Zephyr fans loved the example, tossing playful shade at FreeRTOS. A running gag all day: “SP knows your secrets,” and “bit 1 does all the work,” referencing the CONTROL register’s SPSEL flag. Debug veterans warned about chips locking you out when Secure mode is misconfigured—this one‑liner is their new panic check. Newcomers begged for more “explain like I’m five” content, and got it: secure vs non‑secure is just a safe room versus the living room.
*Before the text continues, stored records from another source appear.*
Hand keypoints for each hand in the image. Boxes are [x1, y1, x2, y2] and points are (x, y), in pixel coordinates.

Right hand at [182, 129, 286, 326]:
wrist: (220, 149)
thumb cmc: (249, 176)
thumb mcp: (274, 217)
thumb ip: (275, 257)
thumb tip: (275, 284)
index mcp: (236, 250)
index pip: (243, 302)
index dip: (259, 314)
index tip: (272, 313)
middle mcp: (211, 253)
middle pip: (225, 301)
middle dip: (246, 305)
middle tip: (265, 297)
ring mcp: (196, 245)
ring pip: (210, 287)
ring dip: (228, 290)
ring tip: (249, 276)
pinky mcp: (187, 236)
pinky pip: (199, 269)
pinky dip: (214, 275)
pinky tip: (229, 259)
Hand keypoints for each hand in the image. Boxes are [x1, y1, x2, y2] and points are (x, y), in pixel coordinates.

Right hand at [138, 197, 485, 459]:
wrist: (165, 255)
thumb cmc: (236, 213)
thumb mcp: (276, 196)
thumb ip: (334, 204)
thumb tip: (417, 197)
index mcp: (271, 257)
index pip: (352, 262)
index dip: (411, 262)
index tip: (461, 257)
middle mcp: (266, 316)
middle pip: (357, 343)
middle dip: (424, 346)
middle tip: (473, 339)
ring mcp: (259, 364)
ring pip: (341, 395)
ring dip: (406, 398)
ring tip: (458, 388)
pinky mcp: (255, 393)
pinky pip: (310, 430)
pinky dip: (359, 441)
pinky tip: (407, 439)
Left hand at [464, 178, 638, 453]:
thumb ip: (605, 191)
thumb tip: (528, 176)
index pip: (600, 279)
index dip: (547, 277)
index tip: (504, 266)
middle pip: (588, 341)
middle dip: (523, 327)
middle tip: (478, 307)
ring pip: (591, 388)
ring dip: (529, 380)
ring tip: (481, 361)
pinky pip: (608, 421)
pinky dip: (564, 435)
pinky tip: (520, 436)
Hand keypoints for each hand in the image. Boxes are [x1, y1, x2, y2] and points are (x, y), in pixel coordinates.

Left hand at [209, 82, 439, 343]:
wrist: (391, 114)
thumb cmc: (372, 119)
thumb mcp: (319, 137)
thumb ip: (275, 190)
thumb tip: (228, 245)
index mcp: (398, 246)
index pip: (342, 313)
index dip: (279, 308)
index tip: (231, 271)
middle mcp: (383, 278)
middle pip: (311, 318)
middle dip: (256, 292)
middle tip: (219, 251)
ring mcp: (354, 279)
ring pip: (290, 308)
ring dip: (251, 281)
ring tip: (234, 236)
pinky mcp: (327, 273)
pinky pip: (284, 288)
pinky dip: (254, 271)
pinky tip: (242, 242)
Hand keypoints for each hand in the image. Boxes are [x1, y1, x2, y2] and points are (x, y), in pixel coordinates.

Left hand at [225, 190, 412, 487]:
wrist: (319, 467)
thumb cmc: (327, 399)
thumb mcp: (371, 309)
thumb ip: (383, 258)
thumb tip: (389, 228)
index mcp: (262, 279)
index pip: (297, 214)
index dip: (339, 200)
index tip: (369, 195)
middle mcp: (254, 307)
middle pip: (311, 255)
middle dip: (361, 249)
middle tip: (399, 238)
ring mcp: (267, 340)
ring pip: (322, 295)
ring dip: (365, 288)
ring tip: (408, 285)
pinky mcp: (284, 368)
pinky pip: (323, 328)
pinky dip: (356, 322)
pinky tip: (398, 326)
It’s rare, but the post united the community—by reigniting tool wars and security philosophy memes.
Key Points
- •Armv8-M’s security extension (TrustZone) divides memory into Secure and Non-Secure regions, defining the core’s current security state.
- •On Armv8-M, SP equals MSP in Handler mode; in Thread mode SP equals MSP if CONTROL.SPSEL=0 or PSP if CONTROL.SPSEL=1.
- •With the security extension, MSP and PSP have Secure and Non-Secure variants (MSP_S/MSP_NS, PSP_S/PSP_NS), enabling security-state inference.
- •Using GDB command “i r sp psp_ns msp_ns psp_s msp_s”, matching SP to *_NS indicates Non-Secure; matching SP to *_S indicates Secure.
- •Examples show Cortex-M33 reset in Secure Thread mode (SP=MSP_S) and a Zephyr RTOS main in Non-Secure Thread mode with SP=PSP_NS and CONTROL.SPSEL=1.